In January, we at the Association for Healthcare Resource & Materials Management (AHRMM) launched the Cost-Quality-Outcomes (CQO) Movement, a three-year educational framework that prepares supply chain professionals to meet the demands of the changing healthcare environment. We recognize that today’s supply chain professionals should be fluent in complex analytics, payment policies, and procedures—and know how to use data to measure the larger implications of medical supplies, devices, and pharmaceuticals on patient outcomes and reimbursement. In addition, they should be knowledgeable about legislation, regulation, and market and technology development. Supply chain leaders are also agents of change for issues such as clinical preference items, and problem solvers for supply chain disruptions like drug shortages.

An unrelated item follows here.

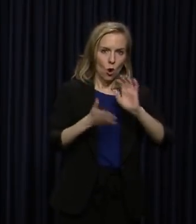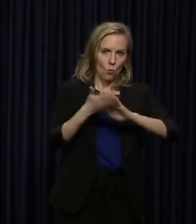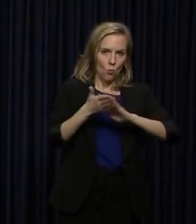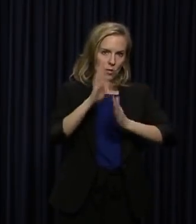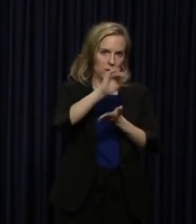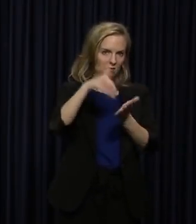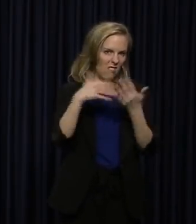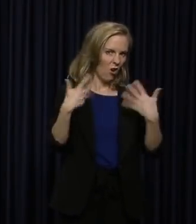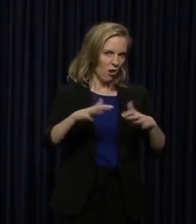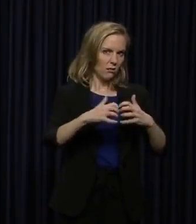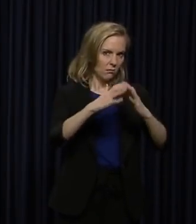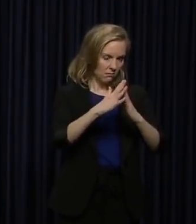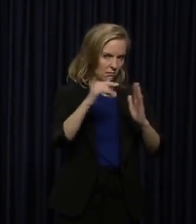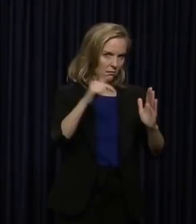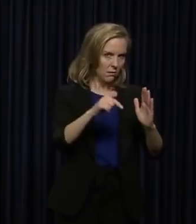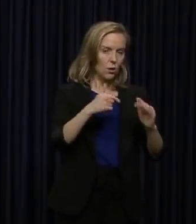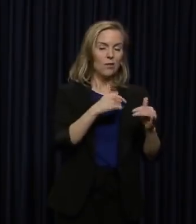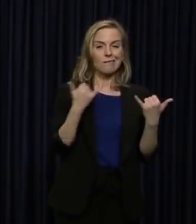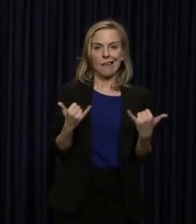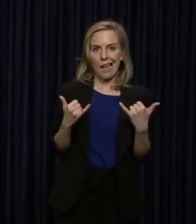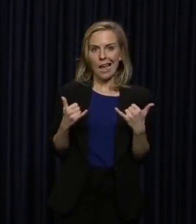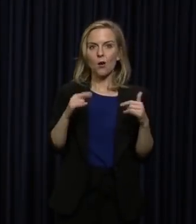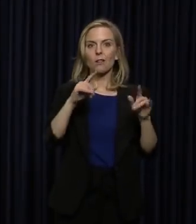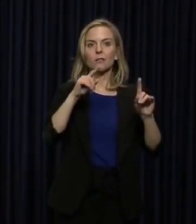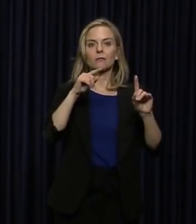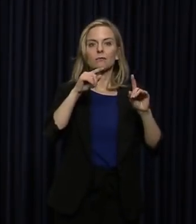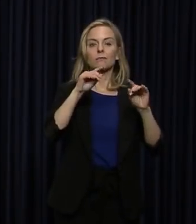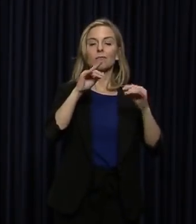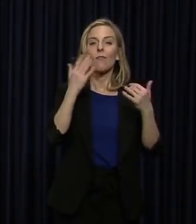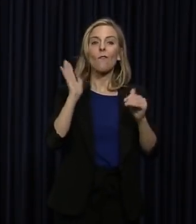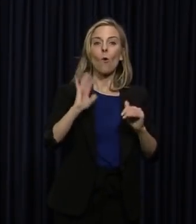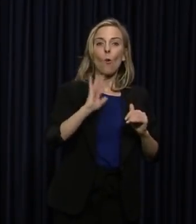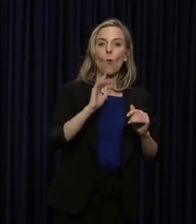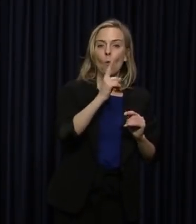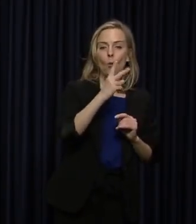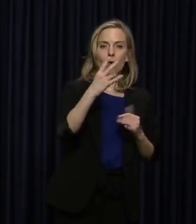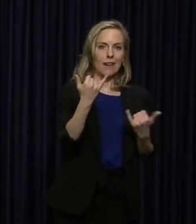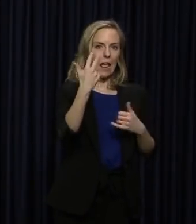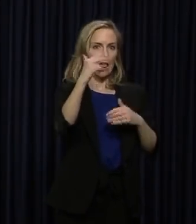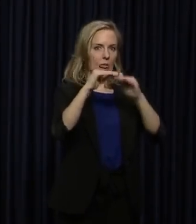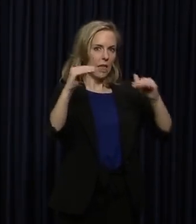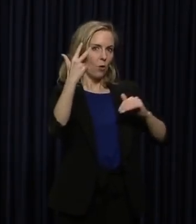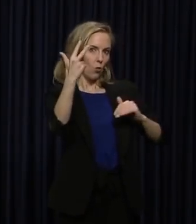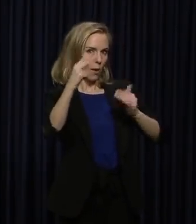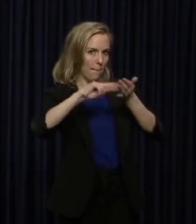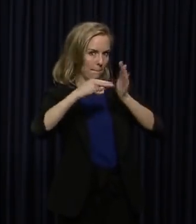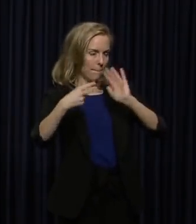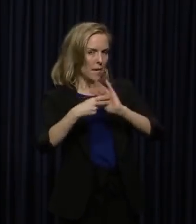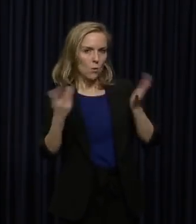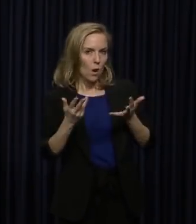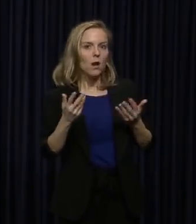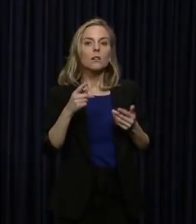Center, and today we are moving that to level three. And what that does is it puts people in seats.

That's why the CQO Movement is much more than an education initiative. It aims not only to change how supply chain professionals approach their role, but how hospitals view the supply chain and its role in overall strategic planning.
Supply chain has come a long way from its purely transactional beginnings. The new demands on healthcare providers require supply chain solutions that go beyond better price points to offer more value, improved health outcomes, and better patient experiences. A supply chain that takes ownership of the intersection of cost, quality, and outcomes can facilitate cross-departmental discussions and decision-making, critical to the current healthcare paradigm in which considerations of financial performance and patient outcomes need to be balanced. AHRMM will continue to lead the way and support materials managers and supply chain professionals as they adapt to and keep pace with the challenges of the evolving healthcare landscape.